Remember – this notebook is up to you and it’s for YOU. You include whatever you think you’d like to have easy and fast access to in the event you and your loved one need to leave the house in a hurry. Or, if something happens to you, then somebody else knows where it is and can get to it.
How to organize the important papers
I kept this notebook as simple as can be. I put the paperwork into the clear plastic sheet protectors and that was it. You could also use pockets as shown below. I didn’t use dividers. Or tabs. No table of contents. K.I.S.S. as far as I was concerned.
If you want to be really organized and super neat, you could use dividers or tabs and just group the paperwork by category.
reasons why you need a personal document organizer
Because you never know when something could happen to you as the caregiver for your loved one.
Let’s face it, elderly people have accidents. Sometimes you have to leave the house in a hurry so you want something you can grab and go that will have info that a hospital might need to know.
Mother Nature and weather conditions – tornado, hurricane, flood or fire – these are situations where you would want to grab this notebook and take with you.
Saves time – you aren’t running around the house looking for that document you know you saw last downstairs in the living room.
Efficient – goes with time – having everything in one place saves time.
Receptacle for family history – you can keep things related to family history in this notebook such as marriage certificates, birth and death certificates, etc.
Useful for handling the estate process – Mom’s notes were invaluable as far as the funeral planning.
where to keep it
I would highly suggest that you put this notebook of personal documentation somewhere in your house that is close to your bill paying area, an office, or a bedroom rather than a safety deposit box or the home safe. You want that file readily accessible in case you need quick access and bank hours will impede that.
You probably don’t want to put it anywhere your loved one with dementia can get a hold of it. I know that sounds harsh, but if your loved one likes to cut, glue and create things like my mom did, you wouldn’t want these items where they can find them.
let siblings/family members know the location
Once I had my location set, I let my brothers know where everything was and what it looked like. I told them it was a blue 3-ring binder and that it was upstairs in their old bedroom on the desk.

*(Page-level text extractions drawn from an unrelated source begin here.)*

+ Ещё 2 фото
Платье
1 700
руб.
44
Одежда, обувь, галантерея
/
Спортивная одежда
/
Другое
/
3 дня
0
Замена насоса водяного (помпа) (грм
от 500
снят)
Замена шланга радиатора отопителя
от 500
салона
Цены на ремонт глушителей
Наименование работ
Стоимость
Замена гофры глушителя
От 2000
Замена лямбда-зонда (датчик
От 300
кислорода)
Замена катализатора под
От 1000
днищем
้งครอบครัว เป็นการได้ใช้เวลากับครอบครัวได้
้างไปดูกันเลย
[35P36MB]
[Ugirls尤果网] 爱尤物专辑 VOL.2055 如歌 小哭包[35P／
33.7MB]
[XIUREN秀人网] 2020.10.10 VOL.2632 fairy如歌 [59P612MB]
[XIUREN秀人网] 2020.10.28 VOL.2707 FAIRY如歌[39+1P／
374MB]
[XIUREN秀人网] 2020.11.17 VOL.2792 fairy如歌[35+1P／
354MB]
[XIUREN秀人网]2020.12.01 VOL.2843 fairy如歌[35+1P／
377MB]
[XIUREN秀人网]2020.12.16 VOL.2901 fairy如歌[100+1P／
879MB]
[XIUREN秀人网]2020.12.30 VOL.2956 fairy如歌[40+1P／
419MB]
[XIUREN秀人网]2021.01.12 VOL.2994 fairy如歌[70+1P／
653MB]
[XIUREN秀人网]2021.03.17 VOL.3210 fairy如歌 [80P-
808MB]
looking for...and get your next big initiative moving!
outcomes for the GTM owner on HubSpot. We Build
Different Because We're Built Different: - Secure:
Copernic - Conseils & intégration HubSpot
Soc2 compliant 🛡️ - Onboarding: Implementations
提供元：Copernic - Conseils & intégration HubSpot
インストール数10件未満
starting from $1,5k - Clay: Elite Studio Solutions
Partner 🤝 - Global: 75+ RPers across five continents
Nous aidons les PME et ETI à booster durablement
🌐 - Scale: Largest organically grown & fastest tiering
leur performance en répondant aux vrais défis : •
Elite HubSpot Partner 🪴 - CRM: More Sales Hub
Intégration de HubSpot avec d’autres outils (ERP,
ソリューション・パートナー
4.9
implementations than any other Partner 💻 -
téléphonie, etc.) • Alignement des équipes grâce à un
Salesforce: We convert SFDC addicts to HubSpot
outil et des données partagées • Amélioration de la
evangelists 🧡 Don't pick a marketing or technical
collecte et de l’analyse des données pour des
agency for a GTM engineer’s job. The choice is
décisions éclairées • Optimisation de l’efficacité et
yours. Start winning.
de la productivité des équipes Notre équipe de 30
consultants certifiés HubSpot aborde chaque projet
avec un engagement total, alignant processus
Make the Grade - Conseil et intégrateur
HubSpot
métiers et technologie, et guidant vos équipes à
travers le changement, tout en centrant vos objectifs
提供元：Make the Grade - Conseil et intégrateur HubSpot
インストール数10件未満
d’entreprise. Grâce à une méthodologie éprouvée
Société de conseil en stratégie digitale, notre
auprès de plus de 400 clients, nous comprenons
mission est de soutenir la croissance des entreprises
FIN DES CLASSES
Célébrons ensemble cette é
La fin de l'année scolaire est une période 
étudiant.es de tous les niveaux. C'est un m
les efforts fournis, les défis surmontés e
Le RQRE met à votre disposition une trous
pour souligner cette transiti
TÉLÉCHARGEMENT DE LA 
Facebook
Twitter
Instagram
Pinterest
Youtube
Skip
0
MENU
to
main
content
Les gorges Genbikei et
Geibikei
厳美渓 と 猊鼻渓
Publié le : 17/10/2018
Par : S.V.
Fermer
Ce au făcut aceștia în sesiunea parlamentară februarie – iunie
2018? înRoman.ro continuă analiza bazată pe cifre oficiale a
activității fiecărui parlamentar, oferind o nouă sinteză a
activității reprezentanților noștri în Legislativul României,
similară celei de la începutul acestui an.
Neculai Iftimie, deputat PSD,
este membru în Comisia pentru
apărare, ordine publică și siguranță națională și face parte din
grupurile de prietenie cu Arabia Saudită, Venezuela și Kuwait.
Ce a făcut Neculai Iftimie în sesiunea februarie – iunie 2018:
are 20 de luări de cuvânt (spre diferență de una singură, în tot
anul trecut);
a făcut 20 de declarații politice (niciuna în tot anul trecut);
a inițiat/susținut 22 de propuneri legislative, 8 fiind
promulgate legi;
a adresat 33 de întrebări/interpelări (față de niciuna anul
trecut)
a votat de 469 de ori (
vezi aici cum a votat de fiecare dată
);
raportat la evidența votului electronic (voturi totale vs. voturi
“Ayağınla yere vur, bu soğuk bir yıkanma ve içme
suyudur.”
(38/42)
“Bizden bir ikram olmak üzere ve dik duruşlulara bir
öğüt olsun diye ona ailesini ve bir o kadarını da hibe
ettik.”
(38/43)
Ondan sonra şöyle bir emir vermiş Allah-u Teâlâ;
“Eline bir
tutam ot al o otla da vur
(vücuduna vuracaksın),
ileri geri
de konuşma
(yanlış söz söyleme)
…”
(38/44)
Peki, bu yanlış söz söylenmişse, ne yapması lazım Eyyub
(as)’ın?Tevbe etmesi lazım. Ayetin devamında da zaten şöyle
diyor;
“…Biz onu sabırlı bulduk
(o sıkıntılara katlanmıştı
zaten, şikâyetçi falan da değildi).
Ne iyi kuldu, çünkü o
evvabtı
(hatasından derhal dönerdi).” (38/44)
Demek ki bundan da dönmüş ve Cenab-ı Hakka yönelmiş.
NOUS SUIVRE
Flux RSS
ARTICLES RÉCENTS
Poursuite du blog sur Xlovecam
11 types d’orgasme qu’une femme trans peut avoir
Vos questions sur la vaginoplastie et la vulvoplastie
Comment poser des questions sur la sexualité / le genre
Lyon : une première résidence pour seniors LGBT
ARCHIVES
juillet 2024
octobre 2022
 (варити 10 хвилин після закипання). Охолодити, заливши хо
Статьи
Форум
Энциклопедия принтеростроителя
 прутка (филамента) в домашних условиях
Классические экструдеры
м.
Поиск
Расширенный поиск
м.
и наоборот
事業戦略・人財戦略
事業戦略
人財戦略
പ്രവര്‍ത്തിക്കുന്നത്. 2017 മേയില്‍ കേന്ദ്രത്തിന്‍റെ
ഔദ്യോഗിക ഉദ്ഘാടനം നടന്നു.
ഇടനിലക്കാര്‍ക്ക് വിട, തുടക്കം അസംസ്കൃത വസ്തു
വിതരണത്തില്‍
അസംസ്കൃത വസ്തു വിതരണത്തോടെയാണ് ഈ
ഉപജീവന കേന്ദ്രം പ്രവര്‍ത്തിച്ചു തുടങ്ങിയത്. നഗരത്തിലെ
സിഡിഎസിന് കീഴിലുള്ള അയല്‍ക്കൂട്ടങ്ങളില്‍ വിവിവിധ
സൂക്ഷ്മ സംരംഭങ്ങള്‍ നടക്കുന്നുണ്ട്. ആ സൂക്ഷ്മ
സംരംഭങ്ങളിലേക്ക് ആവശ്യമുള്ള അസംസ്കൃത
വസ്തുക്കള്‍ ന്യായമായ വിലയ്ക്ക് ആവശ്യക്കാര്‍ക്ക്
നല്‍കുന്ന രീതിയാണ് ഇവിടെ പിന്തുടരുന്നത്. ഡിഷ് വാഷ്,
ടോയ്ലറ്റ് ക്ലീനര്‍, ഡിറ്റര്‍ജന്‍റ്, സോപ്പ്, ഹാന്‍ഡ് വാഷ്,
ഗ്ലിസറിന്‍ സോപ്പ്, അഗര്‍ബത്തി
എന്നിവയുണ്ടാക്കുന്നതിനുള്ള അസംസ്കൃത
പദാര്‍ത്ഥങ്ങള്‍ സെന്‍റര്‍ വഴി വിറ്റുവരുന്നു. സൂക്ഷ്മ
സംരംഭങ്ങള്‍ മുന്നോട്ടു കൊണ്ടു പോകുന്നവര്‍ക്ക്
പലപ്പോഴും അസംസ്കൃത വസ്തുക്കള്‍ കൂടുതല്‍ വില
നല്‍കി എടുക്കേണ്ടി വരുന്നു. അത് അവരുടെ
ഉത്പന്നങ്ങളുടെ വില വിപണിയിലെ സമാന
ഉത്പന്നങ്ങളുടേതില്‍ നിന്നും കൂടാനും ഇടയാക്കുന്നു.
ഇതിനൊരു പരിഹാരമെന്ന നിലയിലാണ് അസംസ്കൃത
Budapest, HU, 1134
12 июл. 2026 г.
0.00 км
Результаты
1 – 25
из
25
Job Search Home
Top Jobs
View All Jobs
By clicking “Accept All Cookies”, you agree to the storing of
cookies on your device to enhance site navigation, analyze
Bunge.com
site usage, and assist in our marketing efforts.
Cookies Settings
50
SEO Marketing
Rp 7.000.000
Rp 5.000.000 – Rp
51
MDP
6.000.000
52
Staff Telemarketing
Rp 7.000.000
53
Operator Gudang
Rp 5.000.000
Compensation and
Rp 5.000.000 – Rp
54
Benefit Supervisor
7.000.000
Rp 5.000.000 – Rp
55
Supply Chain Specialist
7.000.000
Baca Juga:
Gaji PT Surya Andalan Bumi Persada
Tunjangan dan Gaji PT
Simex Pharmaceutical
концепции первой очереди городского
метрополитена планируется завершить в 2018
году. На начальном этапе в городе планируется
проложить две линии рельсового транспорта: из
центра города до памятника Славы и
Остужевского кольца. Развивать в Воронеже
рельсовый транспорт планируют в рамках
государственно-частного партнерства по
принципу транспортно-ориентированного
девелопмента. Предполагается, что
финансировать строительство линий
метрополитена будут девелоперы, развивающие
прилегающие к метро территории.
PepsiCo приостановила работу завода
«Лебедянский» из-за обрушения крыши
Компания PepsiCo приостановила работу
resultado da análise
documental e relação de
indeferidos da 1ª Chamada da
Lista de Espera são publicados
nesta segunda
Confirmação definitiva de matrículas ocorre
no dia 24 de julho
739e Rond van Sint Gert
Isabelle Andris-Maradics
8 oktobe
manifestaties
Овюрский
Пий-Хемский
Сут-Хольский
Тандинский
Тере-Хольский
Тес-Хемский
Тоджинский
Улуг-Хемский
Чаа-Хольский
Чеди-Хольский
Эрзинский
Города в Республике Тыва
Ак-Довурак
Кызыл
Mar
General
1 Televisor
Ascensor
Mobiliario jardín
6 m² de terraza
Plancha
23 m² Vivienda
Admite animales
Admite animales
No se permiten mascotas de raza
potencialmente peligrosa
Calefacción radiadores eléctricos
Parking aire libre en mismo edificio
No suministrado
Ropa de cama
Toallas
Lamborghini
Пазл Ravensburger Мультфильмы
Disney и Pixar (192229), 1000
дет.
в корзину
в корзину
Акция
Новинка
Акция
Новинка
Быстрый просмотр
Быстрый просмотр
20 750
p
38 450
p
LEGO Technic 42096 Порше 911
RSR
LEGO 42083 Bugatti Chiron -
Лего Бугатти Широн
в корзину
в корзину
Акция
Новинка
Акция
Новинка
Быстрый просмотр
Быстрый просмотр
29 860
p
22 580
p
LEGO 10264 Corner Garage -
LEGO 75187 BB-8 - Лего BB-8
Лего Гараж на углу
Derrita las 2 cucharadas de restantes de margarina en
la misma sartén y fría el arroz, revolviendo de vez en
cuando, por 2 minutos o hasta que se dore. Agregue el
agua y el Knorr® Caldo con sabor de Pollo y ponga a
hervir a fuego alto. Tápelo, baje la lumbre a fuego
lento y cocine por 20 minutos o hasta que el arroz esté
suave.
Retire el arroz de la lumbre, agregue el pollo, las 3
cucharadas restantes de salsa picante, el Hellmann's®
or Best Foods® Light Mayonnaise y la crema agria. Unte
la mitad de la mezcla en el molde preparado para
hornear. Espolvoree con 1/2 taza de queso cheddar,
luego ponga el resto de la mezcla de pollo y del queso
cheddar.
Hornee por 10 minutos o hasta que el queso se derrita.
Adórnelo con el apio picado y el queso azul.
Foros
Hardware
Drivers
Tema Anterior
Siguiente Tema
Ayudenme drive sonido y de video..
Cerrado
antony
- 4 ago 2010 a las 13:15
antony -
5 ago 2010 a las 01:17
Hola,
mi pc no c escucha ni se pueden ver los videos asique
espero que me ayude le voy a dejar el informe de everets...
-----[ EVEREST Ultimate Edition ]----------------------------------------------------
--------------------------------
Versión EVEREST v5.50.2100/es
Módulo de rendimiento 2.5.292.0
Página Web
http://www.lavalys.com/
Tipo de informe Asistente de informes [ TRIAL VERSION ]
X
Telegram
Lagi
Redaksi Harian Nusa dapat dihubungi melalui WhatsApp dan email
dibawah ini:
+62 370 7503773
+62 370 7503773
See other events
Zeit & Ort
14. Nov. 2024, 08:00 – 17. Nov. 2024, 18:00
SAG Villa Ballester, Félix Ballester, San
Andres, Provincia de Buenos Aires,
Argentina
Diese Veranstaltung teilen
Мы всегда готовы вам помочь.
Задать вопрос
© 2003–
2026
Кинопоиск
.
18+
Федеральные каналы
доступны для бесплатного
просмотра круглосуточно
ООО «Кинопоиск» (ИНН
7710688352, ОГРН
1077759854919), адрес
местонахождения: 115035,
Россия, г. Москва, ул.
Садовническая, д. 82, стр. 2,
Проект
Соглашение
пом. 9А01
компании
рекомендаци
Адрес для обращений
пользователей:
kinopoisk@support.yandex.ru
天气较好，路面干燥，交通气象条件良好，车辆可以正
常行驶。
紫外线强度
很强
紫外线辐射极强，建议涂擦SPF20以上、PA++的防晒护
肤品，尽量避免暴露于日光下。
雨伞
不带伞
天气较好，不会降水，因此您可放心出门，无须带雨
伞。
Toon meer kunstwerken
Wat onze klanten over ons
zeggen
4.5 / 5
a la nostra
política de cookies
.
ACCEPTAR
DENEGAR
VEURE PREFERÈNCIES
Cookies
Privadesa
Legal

Whatever you use for this personal documentation organizer/binder doesn’t have to be fancy. Just put something together. It’s better to be prepared than to have to scramble around your house hunting and gathering all the information or worse, having all that information wiped out by Mother Nature.
You could always scan the documents and information and have that filed away somewhere as well. That’s probably a good idea anyway.
I’m not that much of an app person, however, an alternative to having an actual box, notebook, or container is to use an app like Evernote and store the information that way. The basic plan is free and you can use it on 2 devices.
Oh, and by the way – create a notebook for yourself as well while you’re at it!